The location of the center of gravity of the fourth mass is $\vec r_{4} = (-0.961\,m,-0.779\,m)$.

Explanation:

Vectorially speaking, the center of gravity with respect to origin ($\vec r_{cg}$), measured in meters, is defined by the following formula:

$\vec r_{cg} = \frac{m_{1}\cdot \vec r_{1}+m_{2}\cdot \vec r_{2}+m_{3}\cdot \vec r_{3}+m_{4}\cdot \vec r_{4}}{m_{1}+m_{2}+m_{3}+m_{4}}$ (1)

Where:

$m_{1}$, $m_{2}$, $m_{3}$, $m_{4}$ - Masses of the objects, measured in kilograms.

$\vec r_{1}$, $\vec r_{2}$, $\vec r_{3}$, $\vec r_{4}$ - Location of the center of mass of each object with respect to origin, measured in meters.
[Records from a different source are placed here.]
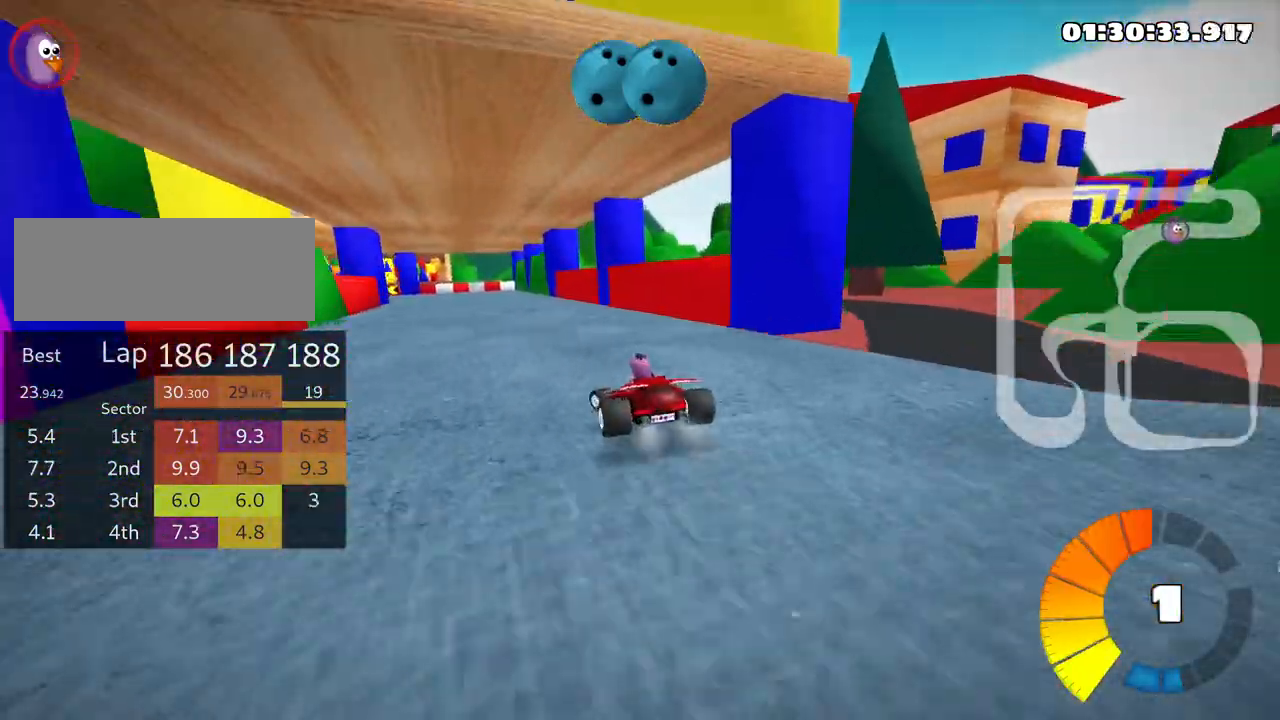
{"keys": ["right", "skid", "up"], "events": []}
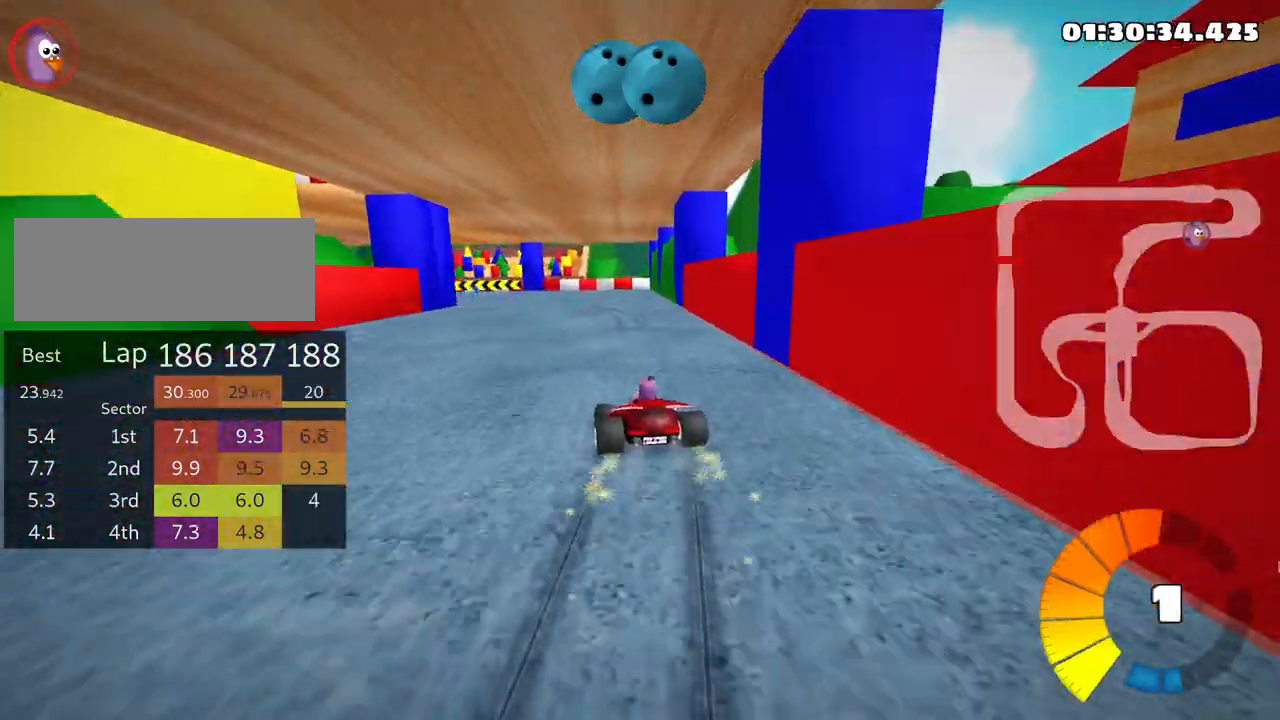
{"keys": ["left", "skid", "up"], "events": [[216, "left", "down"], [300, "right", "up"]]}
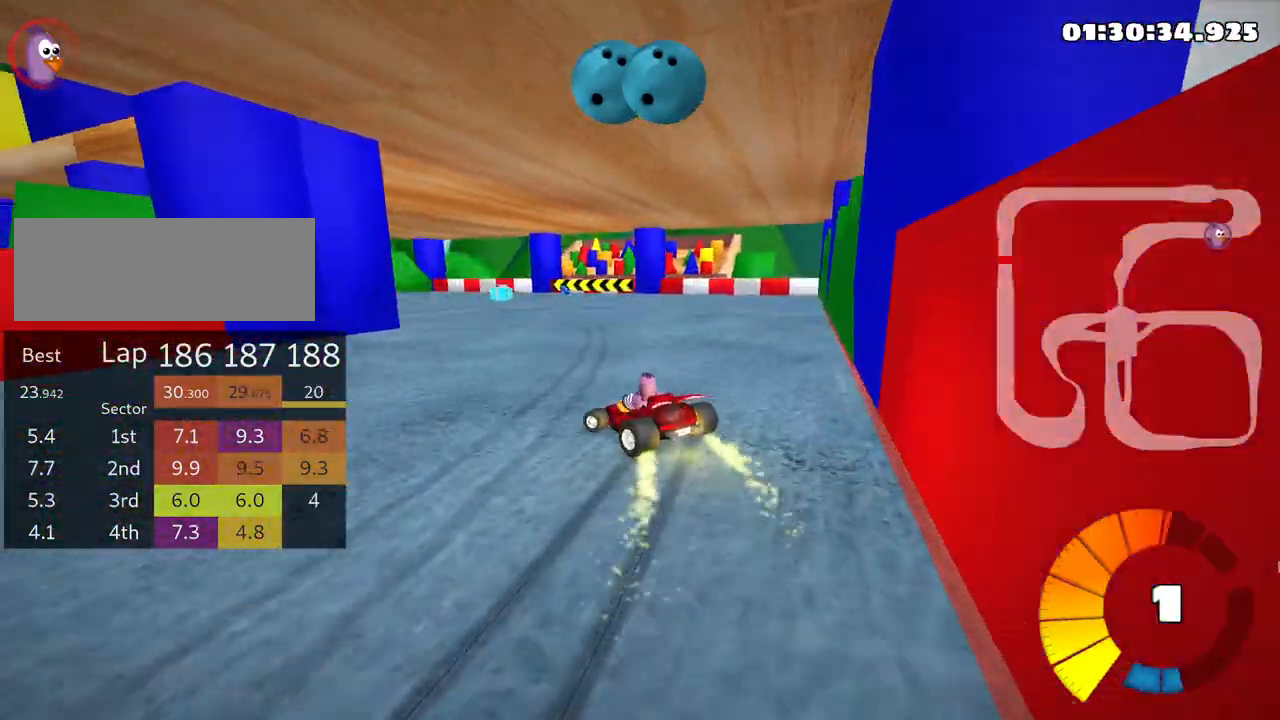
{"keys": ["left", "up"], "events": [[400, "skid", "up"]]}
If we know that $\vec r_{cg} = (0,0)\,[m]$, $\vec r_{1} = (0,0)\,[m]$, $\vec r_{2} = (0, 4.1)\,[m]$, $\vec r_{3} = (1.9,0.0)\,[m]$, $m_{1} = 6\,kg$, $m_{2} = 1.5\,kg$, $m_{3} = 4\,kg$ and $m_{4} = 7.9\,kg$, then the equation is reduced into this:

$(0,0) = \frac{(6\,kg)\cdot (0,0)\,[m]+(1.5\,kg)\cdot (0,4.1)\,[m]+(4.0\,kg)\cdot (1.9,0)\,[m]+(7.9\,kg)\cdot \vec r_{4}}{6\,kg+1.5\,kg+4\,kg+7.9\,kg}$

$(6\,kg)\cdot (0,0)\,[m]+(1.5\,kg)\cdot (0,4.1)\,[m]+(4\,kg)\cdot (1.9,0)\,[m]+(7.9\,kg)\cdot \vec r_{4} = (0,0)\,[kg\cdot m]$

$(7.9\,kg)\cdot \vec r_{4} = -(6\,kg)\cdot (0,0)\,[m]-(1.5\,kg)\cdot (0,4.1)\,[m]-(4\,kg)\cdot (1.9,0)\,[m]$

$\vec r_{4} = -0.759\cdot (0,0)\,[m]-0.190\cdot (0,4.1)\,[m]-0.506\cdot (1.9,0)\,[m]$

$\vec r_{4} = (0, 0)\,[m] -(0, 0.779)\,[m]-(0.961,0)\,[m]$

$\vec r_{4} = (-0.961\,m,-0.779\,m)$

The location of the center of gravity of the fourth mass is $\vec r_{4} = (-0.961\,m,-0.779\,m)$.